__Trecho do documento__:
O Parque Girassol foi inaugurado na manhã desta terça-feira, 23, em Pará de Minas. Instalado na Praça Patrícia Pereira Diniz, no bairro São Luiz, o espaço multissensorial é voltado ao acolhimento, inclusão e desenvolvimento de crianças autistas, além de promover a convivência entre crianças típicas e atípicas.
O município é o 12º de Minas Gerais a receber o projeto, fruto de uma parceria entre a Prefeitura, o Instituto AMA e o Governo do Estado, por meio da Codemge.
O parque foi planejado para oferecer estímulos motores, cognitivos e sensoriais por meio de equipamentos com potencial terapêutico. A escolha da Praça Patrícia Pereira Diniz levou em consideração a proximidade com o CER IV – Centro Especializado em Reabilitação – e também a necessidade de um ambiente mais tranquilo, distante do fluxo intenso de veículos e outros estímulos que poderiam causar desconforto às crianças atendidas.

__Informações__:
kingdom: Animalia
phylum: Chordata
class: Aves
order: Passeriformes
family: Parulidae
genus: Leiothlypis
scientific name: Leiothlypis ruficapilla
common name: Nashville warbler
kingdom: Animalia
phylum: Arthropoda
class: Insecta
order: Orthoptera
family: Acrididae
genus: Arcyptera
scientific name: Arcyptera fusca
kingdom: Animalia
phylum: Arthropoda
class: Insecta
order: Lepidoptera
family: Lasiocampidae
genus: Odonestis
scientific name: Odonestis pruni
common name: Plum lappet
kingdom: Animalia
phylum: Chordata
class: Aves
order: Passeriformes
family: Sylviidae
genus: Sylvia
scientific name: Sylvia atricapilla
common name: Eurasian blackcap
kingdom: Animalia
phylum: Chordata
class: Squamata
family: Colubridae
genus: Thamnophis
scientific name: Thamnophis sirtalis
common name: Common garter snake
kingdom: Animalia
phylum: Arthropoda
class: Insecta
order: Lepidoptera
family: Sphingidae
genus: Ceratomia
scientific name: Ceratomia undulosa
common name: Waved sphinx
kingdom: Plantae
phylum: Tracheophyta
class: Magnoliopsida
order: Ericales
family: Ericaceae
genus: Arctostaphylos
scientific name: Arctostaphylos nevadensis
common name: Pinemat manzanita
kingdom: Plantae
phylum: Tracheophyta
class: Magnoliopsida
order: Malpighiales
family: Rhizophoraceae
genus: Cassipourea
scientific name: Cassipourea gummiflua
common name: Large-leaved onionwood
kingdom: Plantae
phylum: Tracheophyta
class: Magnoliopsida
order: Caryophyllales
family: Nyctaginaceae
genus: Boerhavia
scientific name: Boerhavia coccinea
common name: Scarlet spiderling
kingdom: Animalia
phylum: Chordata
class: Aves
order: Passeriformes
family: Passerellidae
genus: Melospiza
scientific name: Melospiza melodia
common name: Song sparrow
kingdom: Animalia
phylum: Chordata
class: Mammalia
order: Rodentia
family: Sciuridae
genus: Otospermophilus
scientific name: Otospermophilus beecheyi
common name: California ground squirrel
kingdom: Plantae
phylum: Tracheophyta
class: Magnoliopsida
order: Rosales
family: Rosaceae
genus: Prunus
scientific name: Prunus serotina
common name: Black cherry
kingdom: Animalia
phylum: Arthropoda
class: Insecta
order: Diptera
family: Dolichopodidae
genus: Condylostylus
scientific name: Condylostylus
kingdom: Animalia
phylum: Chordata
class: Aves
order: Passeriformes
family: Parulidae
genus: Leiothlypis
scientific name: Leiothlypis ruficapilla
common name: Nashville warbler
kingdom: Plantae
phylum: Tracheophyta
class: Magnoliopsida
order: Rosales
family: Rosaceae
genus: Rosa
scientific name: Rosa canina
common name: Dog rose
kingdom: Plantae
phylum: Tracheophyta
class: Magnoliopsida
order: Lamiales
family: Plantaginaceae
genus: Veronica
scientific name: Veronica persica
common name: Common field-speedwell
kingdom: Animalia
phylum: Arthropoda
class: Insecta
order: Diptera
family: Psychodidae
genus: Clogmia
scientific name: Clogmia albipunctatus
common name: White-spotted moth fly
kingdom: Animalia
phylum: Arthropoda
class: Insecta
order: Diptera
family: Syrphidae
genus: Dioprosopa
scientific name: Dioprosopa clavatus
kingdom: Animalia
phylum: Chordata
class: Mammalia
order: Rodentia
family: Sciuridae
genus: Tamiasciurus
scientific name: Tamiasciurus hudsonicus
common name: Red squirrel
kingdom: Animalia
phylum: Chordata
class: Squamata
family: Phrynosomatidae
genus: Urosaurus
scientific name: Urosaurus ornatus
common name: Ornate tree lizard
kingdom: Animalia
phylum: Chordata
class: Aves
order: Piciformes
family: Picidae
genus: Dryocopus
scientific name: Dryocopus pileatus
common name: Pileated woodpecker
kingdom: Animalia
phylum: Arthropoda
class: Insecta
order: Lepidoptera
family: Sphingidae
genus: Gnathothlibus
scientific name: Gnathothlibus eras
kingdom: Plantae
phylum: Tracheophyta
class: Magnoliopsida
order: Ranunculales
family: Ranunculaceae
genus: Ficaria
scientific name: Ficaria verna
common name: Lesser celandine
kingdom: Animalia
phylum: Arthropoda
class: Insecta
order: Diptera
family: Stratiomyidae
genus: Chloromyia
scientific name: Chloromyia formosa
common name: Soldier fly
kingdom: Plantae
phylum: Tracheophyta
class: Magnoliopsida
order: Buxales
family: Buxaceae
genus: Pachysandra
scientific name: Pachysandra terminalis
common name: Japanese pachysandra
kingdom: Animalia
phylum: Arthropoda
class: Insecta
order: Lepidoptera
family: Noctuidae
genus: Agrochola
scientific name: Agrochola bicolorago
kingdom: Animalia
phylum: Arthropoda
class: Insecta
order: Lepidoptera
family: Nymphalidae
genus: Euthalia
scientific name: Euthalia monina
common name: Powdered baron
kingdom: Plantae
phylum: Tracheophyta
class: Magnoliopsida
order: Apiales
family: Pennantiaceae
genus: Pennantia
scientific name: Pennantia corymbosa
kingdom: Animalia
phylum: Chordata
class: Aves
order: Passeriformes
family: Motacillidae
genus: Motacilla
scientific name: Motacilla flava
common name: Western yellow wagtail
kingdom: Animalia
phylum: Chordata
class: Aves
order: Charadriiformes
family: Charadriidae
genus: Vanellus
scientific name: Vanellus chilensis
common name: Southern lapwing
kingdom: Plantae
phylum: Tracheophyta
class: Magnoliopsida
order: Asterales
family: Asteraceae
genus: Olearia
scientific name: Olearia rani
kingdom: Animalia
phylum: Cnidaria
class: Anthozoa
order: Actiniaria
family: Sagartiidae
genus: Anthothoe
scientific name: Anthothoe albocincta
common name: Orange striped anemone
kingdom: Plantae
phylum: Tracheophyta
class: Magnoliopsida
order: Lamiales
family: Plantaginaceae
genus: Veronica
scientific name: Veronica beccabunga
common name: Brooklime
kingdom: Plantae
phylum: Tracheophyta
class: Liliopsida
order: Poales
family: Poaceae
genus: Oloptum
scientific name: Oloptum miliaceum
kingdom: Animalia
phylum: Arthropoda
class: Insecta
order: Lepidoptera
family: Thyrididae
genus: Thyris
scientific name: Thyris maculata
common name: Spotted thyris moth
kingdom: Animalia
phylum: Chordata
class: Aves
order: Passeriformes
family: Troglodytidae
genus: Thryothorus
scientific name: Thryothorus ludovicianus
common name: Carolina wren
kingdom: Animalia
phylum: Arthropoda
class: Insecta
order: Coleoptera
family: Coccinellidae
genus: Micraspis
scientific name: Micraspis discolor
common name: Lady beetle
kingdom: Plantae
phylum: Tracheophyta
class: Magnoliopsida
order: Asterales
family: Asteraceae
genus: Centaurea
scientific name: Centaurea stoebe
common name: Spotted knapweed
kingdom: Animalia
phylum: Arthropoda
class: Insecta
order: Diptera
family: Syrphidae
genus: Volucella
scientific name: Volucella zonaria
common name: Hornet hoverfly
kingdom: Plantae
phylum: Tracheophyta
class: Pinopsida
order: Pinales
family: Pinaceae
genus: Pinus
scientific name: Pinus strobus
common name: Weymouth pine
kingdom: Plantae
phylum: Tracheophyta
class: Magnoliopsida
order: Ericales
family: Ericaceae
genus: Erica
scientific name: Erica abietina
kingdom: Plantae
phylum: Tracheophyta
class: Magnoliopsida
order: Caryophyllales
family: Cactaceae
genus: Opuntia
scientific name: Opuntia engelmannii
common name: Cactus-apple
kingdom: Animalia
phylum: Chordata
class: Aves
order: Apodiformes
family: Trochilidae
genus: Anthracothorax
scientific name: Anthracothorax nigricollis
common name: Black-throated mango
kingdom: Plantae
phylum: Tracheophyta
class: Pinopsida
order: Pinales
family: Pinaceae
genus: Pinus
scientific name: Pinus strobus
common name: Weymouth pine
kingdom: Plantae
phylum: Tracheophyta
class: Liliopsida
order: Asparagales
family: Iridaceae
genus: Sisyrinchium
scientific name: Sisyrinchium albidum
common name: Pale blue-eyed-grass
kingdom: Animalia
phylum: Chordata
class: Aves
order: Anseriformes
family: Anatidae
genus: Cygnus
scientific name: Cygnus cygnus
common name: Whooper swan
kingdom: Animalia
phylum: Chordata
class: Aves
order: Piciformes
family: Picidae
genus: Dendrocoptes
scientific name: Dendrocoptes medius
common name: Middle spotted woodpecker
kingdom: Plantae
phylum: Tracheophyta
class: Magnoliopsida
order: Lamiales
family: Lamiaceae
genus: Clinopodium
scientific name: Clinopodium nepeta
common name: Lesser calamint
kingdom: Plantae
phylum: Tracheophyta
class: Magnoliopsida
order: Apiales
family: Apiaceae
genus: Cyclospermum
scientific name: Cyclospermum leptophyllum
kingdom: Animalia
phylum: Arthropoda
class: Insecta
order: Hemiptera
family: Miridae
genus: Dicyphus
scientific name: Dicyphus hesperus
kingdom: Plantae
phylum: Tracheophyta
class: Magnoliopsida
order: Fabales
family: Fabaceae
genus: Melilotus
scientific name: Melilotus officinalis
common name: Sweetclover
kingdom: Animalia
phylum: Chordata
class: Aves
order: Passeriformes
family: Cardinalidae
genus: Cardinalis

__Complete o seguinte__:
a: Em que praça foi instalado o Parque Girassol, segundo o texto sobre o parque?
b: Imprima tudo o que vai de "O Parque Girassol" até "às crianças atendidas." no texto sobre o Parque Girassol.
Não é preciso consultar as linhas para fazer as tarefas.

__Respostas por tarefa__:
a: Na Praça Patrícia Pereira Diniz, no bairro São Luiz.

b:
O Parque Girassol foi inaugurado na manhã desta terça-feira, 23, em Pará de Minas. Instalado na Praça Patrícia Pereira Diniz, no bairro São Luiz, o espaço multissensorial é voltado ao acolhimento, inclusão e desenvolvimento de crianças autistas, além de promover a convivência entre crianças típicas e atípicas.
O município é o 12º de Minas Gerais a receber o projeto, fruto de uma parceria entre a Prefeitura, o Instituto AMA e o Governo do Estado, por meio da Codemge.
O parque foi planejado para oferecer estímulos motores, cognitivos e sensoriais por meio de equipamentos com potencial terapêutico. A escolha da Praça Patrícia Pereira Diniz levou em consideração a proximidade com o CER IV – Centro Especializado em Reabilitação – e também a necessidade de um ambiente mais tranquilo, distante do fluxo intenso de veículos e outros estímulos que poderiam causar desconforto às crianças atendidas.